WHAT IS BEING ASKED: Locate each line in the records below that contains the string "SemanticCamera" and copy it out. Case counts.

GIVEN INFORMATION:
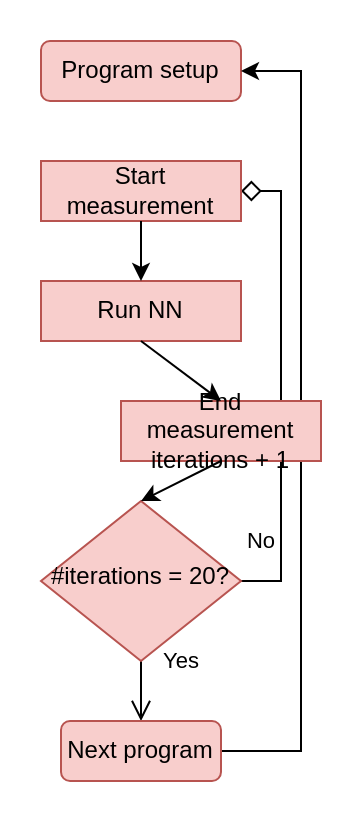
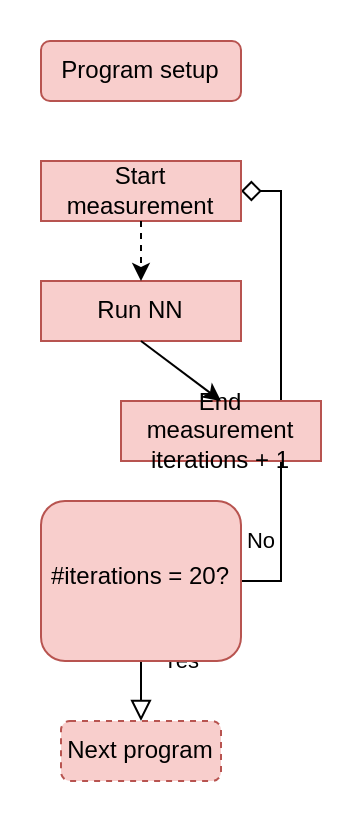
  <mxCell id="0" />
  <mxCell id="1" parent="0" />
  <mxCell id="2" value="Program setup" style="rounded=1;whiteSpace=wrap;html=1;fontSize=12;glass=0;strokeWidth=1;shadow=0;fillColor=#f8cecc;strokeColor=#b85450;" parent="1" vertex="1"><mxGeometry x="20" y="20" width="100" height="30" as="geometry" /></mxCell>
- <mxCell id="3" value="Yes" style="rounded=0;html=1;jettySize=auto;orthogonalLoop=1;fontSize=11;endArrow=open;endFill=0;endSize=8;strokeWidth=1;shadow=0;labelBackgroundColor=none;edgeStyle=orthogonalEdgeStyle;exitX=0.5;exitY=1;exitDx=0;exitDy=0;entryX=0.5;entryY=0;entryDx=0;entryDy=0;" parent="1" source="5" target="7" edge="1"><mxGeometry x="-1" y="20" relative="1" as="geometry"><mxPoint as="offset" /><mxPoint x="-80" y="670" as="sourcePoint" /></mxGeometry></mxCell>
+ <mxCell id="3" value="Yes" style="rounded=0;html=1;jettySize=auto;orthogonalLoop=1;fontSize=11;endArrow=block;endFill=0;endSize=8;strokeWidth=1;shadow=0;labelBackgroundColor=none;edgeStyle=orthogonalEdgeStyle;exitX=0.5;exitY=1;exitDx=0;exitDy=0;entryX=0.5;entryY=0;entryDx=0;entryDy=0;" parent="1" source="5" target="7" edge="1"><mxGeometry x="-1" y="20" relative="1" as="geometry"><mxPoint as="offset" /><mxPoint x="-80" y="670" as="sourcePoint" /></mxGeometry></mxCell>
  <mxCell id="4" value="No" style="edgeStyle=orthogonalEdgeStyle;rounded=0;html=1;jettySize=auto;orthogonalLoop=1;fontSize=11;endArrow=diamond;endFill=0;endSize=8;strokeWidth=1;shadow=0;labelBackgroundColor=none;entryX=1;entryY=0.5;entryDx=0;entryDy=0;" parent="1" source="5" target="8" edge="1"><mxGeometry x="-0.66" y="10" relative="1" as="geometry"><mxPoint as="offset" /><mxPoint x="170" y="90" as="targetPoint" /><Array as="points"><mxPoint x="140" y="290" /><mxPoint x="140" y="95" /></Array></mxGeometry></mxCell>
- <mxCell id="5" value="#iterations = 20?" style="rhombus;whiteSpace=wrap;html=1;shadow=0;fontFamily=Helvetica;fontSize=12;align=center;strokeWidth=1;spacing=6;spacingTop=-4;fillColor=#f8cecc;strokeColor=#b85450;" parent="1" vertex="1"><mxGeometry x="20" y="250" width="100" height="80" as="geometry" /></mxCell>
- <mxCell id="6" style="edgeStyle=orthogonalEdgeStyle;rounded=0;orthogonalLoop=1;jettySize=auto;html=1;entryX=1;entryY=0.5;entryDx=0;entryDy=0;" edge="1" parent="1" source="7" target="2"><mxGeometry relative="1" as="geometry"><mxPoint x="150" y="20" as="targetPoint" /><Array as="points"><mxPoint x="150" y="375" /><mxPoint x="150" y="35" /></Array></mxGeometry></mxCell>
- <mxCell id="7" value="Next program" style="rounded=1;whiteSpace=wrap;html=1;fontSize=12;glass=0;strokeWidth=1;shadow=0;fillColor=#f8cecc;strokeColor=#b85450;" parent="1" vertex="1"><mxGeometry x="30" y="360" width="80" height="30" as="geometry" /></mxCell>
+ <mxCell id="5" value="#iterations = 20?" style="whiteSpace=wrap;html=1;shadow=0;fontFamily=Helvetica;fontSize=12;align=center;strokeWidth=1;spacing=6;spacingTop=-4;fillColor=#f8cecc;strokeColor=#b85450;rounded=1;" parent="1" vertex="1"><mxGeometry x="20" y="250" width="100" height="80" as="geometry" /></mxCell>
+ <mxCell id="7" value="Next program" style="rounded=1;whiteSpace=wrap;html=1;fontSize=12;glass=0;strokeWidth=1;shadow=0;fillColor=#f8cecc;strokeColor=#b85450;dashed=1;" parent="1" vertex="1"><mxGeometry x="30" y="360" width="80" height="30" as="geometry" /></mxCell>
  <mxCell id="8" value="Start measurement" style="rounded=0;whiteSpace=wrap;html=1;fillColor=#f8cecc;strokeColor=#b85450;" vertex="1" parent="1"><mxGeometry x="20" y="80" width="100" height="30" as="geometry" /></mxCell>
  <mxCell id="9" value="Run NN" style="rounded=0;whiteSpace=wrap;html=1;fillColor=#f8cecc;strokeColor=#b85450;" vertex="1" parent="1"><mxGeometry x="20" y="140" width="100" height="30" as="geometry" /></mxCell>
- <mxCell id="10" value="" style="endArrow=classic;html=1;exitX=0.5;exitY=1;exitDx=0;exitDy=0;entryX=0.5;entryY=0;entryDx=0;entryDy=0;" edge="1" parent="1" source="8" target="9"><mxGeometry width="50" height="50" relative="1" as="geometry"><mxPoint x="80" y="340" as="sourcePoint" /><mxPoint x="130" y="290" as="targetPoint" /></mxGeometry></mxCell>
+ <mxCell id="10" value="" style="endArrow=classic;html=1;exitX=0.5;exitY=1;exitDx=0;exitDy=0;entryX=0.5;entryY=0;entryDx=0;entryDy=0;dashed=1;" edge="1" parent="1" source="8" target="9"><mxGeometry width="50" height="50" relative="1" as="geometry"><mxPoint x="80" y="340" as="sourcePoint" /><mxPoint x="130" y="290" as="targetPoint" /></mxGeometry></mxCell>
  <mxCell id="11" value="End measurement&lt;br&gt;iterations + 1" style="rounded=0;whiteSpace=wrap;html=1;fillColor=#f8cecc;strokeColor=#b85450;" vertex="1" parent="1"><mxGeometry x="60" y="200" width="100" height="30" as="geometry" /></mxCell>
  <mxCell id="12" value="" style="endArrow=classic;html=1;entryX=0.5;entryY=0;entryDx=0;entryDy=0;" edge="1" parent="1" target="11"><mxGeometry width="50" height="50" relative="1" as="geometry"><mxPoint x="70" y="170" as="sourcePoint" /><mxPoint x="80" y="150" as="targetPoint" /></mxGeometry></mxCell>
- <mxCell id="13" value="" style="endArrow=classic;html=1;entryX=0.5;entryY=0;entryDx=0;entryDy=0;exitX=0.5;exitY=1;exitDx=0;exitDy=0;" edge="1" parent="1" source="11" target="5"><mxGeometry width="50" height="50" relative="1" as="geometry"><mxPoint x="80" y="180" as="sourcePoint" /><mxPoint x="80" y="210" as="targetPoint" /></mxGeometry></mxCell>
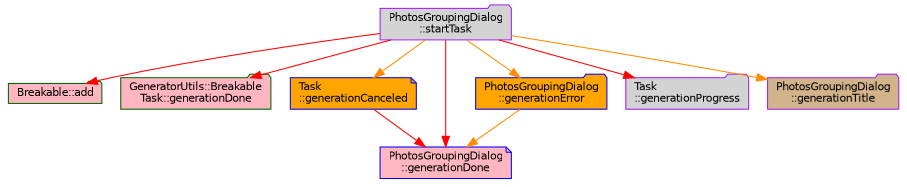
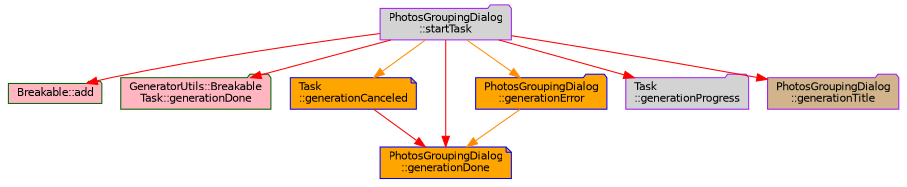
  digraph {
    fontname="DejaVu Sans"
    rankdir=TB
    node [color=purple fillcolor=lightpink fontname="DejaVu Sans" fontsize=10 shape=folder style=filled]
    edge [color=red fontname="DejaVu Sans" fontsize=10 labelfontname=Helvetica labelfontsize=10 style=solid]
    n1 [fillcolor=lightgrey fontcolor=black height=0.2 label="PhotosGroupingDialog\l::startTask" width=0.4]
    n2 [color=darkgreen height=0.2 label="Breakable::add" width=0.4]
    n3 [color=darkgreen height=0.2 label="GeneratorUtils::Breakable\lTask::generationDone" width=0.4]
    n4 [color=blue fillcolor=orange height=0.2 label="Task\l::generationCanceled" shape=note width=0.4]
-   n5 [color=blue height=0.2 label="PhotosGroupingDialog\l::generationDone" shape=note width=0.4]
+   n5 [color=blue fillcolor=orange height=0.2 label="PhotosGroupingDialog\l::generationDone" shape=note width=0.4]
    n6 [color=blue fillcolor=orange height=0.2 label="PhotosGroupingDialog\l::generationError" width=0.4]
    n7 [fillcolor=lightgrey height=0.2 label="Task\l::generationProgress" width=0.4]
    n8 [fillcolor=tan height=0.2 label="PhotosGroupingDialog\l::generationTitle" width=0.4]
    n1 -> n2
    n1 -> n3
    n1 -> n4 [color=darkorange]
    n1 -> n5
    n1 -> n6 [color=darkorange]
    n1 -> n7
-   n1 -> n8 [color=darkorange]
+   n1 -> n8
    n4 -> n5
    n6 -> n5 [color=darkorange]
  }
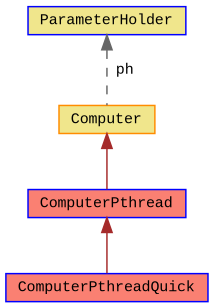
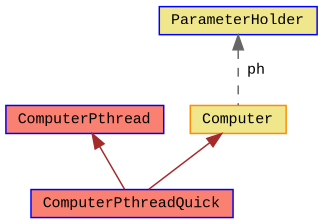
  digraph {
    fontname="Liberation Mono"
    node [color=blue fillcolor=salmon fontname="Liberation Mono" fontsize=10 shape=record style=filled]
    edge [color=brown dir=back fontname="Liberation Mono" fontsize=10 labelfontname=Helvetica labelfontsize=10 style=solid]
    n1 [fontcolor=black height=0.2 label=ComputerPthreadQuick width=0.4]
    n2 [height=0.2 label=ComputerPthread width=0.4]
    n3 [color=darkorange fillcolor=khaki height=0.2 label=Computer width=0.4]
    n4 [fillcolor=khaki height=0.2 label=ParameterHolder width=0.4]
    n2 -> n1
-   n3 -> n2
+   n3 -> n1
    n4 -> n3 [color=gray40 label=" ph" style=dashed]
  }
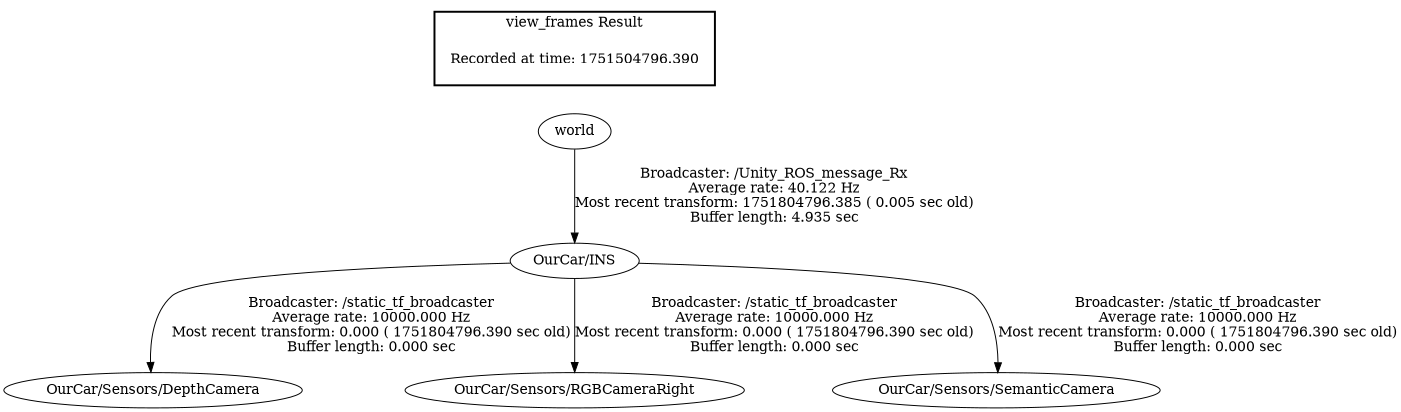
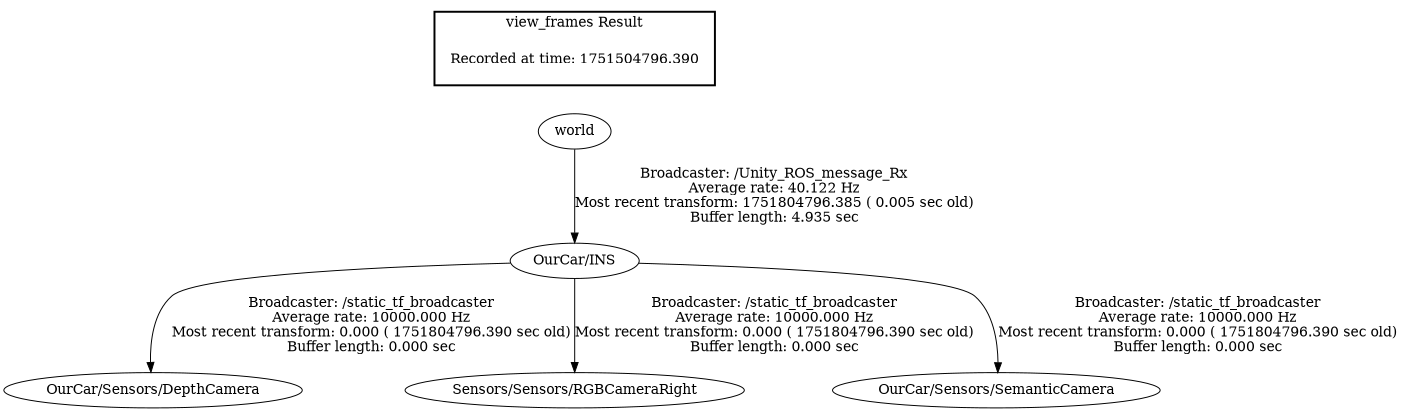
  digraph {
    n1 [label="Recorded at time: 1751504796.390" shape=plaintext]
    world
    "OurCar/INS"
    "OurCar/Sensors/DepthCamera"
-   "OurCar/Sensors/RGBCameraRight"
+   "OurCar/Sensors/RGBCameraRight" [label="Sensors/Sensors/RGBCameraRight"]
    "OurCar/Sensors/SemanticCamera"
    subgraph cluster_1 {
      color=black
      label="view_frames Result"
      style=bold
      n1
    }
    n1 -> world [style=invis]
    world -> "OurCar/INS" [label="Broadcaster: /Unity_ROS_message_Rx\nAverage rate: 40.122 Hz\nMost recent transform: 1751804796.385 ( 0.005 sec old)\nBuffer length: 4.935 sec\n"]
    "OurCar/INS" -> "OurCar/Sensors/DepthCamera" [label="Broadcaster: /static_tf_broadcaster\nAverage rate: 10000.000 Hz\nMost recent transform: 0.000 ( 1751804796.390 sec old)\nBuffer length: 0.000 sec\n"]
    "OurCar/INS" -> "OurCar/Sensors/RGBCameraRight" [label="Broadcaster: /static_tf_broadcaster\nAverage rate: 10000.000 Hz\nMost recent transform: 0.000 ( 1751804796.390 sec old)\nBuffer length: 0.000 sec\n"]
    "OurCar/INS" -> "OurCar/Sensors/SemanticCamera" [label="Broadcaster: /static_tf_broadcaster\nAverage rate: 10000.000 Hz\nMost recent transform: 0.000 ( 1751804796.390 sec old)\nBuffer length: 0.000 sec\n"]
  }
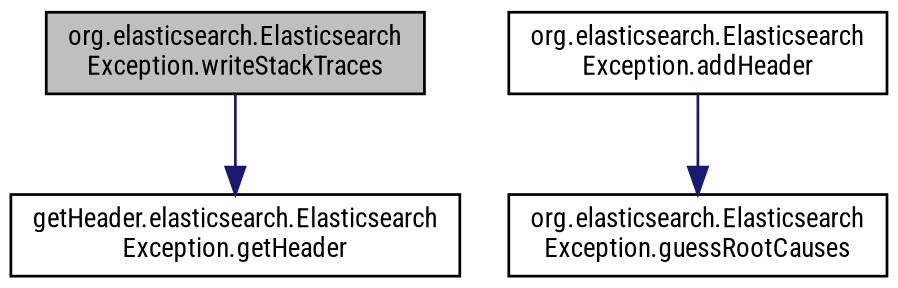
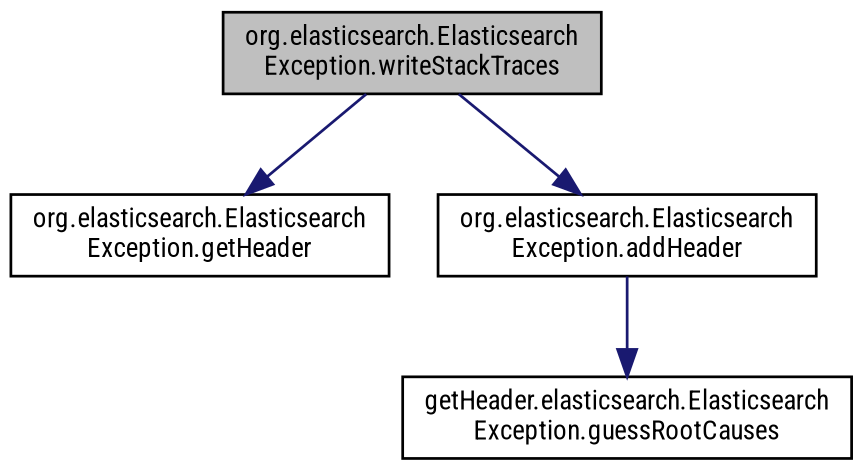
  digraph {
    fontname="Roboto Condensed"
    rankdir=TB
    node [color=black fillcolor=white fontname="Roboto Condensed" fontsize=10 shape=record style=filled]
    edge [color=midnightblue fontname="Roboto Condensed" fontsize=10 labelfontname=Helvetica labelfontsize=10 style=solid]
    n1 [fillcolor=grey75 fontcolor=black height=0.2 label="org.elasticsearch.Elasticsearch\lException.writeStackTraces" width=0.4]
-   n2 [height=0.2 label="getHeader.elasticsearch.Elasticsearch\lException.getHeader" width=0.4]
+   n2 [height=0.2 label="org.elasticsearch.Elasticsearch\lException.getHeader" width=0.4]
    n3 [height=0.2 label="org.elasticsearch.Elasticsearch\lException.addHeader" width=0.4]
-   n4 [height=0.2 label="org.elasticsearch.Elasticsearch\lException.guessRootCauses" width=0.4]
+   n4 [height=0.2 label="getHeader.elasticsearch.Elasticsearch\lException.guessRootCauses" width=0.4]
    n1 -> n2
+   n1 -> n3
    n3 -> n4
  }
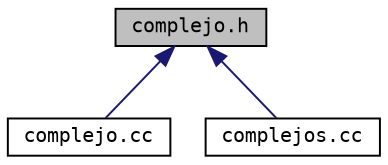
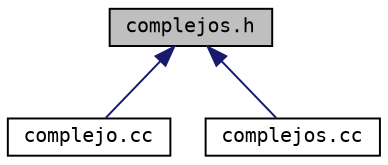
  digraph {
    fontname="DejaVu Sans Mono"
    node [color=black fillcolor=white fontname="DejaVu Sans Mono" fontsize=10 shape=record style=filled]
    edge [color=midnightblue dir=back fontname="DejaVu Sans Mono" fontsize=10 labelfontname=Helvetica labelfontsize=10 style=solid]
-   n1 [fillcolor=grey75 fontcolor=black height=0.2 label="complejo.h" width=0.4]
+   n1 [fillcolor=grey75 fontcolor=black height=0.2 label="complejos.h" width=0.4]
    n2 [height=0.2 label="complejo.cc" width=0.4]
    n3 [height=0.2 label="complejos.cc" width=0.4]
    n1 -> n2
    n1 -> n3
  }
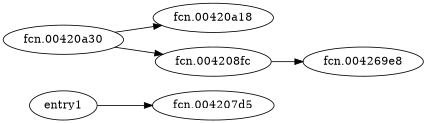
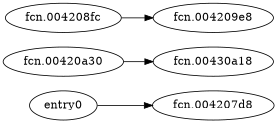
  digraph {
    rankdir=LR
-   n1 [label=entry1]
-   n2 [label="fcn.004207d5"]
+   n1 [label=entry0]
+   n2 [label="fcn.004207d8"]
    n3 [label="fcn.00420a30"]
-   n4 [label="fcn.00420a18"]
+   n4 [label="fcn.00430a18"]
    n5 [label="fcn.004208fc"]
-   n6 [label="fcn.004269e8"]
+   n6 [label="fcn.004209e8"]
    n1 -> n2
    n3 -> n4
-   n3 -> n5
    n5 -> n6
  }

RESPONSE FOR THIS EXERCISE:
    "OurCar/Sensors/SemanticCamera"
    "OurCar/INS" -> "OurCar/Sensors/SemanticCamera" [label="Broadcaster: /static_tf_broadcaster\nAverage rate: 10000.000 Hz\nMost recent transform: 0.000 ( 1751804796.390 sec old)\nBuffer length: 0.000 sec\n"]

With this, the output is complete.